• Task statement:
Reproduce every entry below exactly, minus the pictures.

[Stored data entries]

· · ·

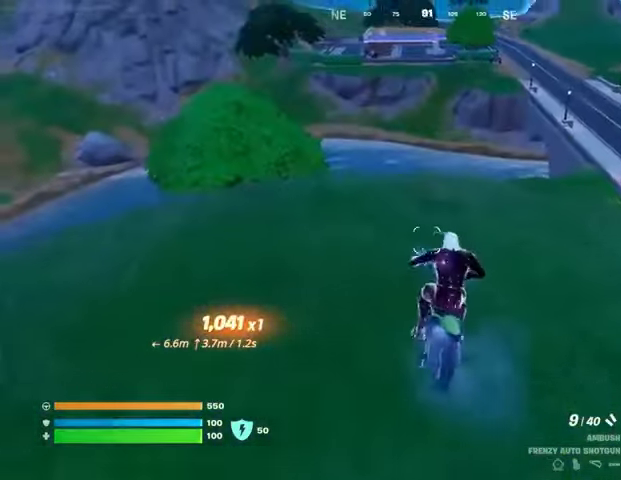
{"buttons": [], "left_stick": "up-left", "right_stick": "left", "events": [[33, "right_stick", "left"], [300, "left_stick", "up-left"], [333, "right_stick", "center"], [400, "right_stick", "left"]]}
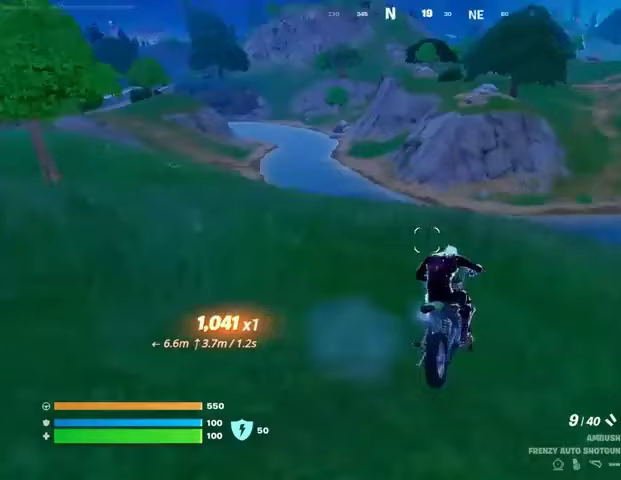
{"buttons": [], "left_stick": "up-left", "right_stick": "center", "events": [[33, "right_stick", "center"]]}
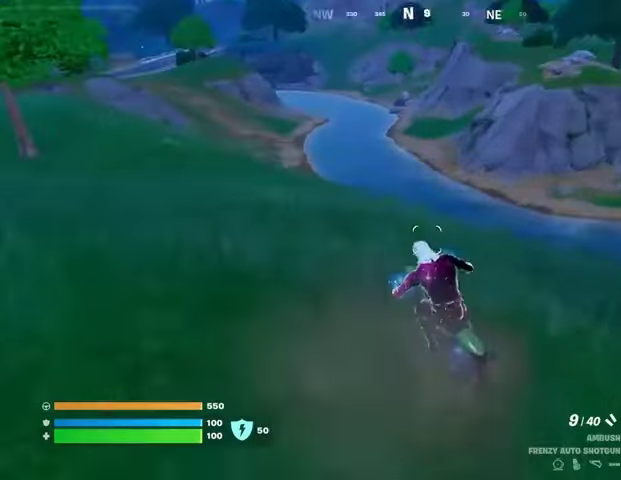
{"buttons": [], "left_stick": "up", "right_stick": "center", "events": [[167, "right_stick", "left"], [333, "right_stick", "center"], [500, "left_stick", "up"]]}
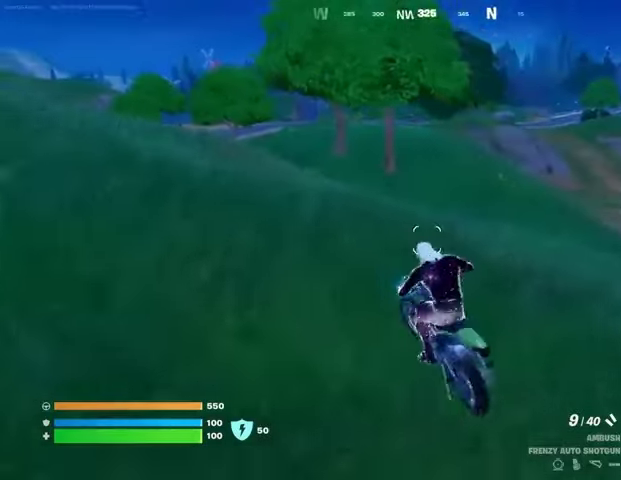
{"buttons": [], "left_stick": "up", "right_stick": "center", "events": []}
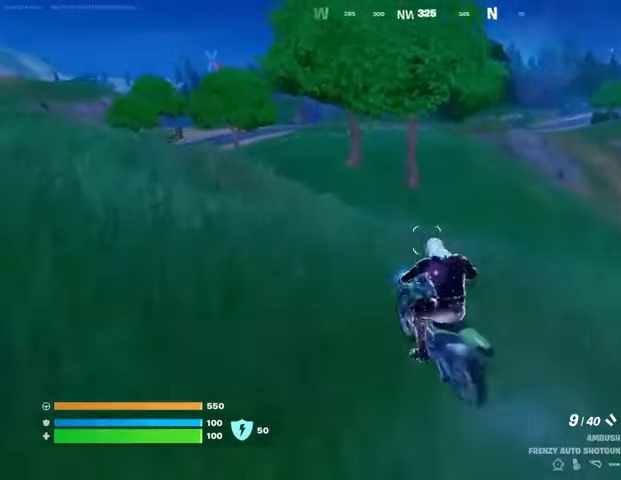
{"buttons": [], "left_stick": "up", "right_stick": "center", "events": []}
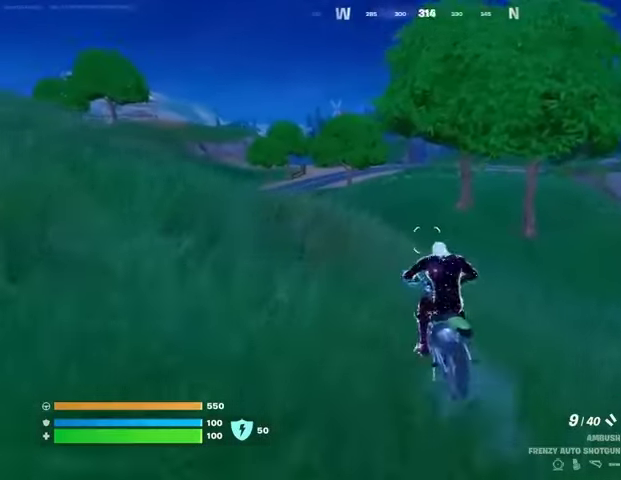
{"buttons": [], "left_stick": "up", "right_stick": "center", "events": []}
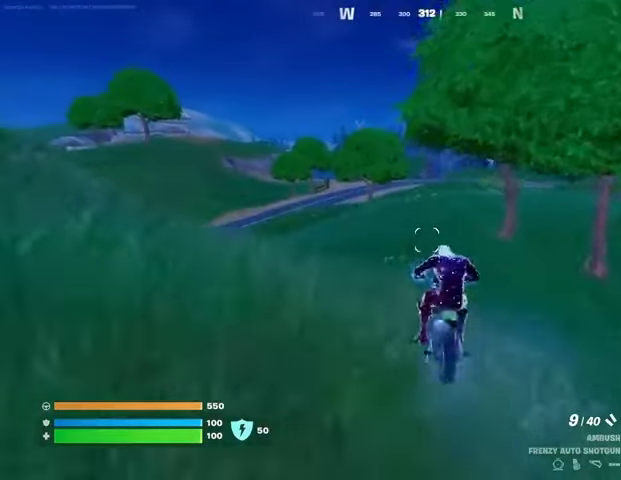
{"buttons": [], "left_stick": "up", "right_stick": "center", "events": []}
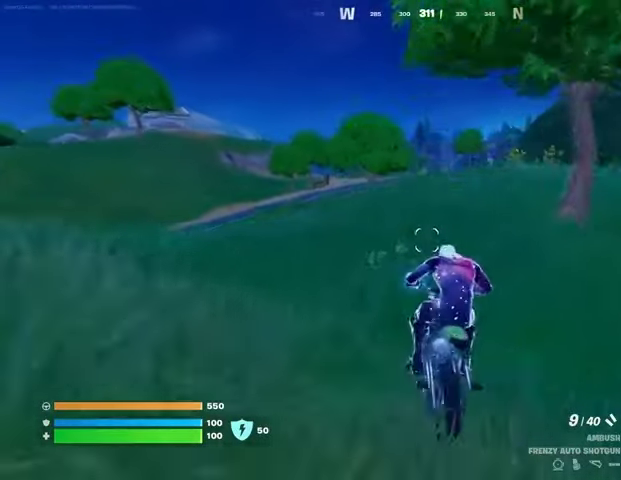
{"buttons": [], "left_stick": "up", "right_stick": "center", "events": []}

· · ·

• Completed exercise:
{"buttons": [], "left_stick": "up-left", "right_stick": "left", "events": [[33, "right_stick", "left"], [300, "left_stick", "up-left"], [333, "right_stick", "center"], [400, "right_stick", "left"]]}
{"buttons": [], "left_stick": "up-left", "right_stick": "center", "events": [[33, "right_stick", "center"]]}
{"buttons": [], "left_stick": "up", "right_stick": "center", "events": [[167, "right_stick", "left"], [333, "right_stick", "center"], [500, "left_stick", "up"]]}
{"buttons": [], "left_stick": "up", "right_stick": "center", "events": []}
{"buttons": [], "left_stick": "up", "right_stick": "center", "events": []}
{"buttons": [], "left_stick": "up", "right_stick": "center", "events": []}
{"buttons": [], "left_stick": "up", "right_stick": "center", "events": []}
{"buttons": [], "left_stick": "up", "right_stick": "center", "events": []}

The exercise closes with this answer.